Alteration of Leptin and Adiponectin in Multistep Colorectal Tumorigenesis

  • Saetang, Jirakrit (Department of Biomedical Science, Faculty of Medicine, Prince of Songkla University) ;
  • Boonpipattanapong, Teeranut (Tumor Biology Research Unit, Faculty of Medicine, Prince of Songkla University) ;
  • Palanusont, Anuwat (Tumor Biology Research Unit, Faculty of Medicine, Prince of Songkla University) ;
  • Maneechay, Wanwisa (Central Research Laboratory, Faculty of Medicine, Prince of Songkla University) ;
  • Sangkhathat, Surasak (Department of Biomedical Science, Faculty of Medicine, Prince of Songkla University)

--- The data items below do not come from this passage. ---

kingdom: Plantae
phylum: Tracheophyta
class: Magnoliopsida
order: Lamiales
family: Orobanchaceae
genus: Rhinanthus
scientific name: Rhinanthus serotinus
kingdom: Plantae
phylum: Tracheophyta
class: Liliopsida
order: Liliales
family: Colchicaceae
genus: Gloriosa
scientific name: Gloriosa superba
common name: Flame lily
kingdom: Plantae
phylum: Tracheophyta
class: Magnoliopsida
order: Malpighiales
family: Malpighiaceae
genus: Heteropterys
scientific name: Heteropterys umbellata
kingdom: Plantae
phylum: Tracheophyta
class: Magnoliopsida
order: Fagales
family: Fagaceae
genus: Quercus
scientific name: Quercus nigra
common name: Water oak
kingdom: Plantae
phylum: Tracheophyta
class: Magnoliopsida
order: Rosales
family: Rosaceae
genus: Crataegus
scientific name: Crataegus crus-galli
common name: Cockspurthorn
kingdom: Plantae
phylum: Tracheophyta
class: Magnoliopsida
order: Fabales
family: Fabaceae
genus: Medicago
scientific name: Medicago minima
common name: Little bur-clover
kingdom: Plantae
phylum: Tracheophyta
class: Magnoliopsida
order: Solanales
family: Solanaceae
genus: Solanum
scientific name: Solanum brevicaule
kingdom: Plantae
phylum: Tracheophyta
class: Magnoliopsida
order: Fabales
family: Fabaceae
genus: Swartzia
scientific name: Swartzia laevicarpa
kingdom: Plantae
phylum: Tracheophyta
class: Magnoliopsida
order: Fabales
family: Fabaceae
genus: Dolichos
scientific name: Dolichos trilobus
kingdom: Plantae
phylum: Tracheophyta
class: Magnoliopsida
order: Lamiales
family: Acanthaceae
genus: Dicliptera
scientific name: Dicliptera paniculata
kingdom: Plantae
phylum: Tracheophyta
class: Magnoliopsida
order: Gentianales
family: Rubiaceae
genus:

  • Published : 2016.06.01


Background: There is an established link between obesity related metabolic derangement and colorectal cancer development. Recently, we developed a metabolic-colorectal cancer risk score. In this follow-up study, we studied its association with colorectal neoplasm by measuring two major metabolic syndrome biomarkers, leptin and adiponectin. Objectives: To evaluate the serum levels of leptin and adiponectin in patients with colorectal polyps and colorectal cancer and to determine any correlation with metabolic risk score. Results: In total, 130 individuals were studied: 30 controls without colonic pathology, 18 with colonic adenoma (CAP), and 82 with colorectal adenocarcinoma (CRC, 17 cases of T1-2 and 65 cases of T3-4). The metabolic risk scores in CAP and T1-2 CRC were higher than those in the controls and T3-4 CRC cases. There were no statistically significant differences in leptin levels among CAPs, CRCs, and controls. Both leptin and adiponectin levels reflected differences in body mass index and metabolic risk scores. Cases in the CAP group and early T-stage CRC groups had lower adiponectin levels (14.03 and 13.01 mg/ml, respectively) than the no polyps group (19.5mg/ml, p = 0.03). The average serum adiponectin level in the invasive cancer group (18.5 ng/ml) was comparable with that of the control group. Conclusions: The level of serum adiponectin was positively correlated with the metabolic risk score. Decreased serum adiponectin was significantly associated with the development of colorectal adenoma and early stage colorectal carcinoma.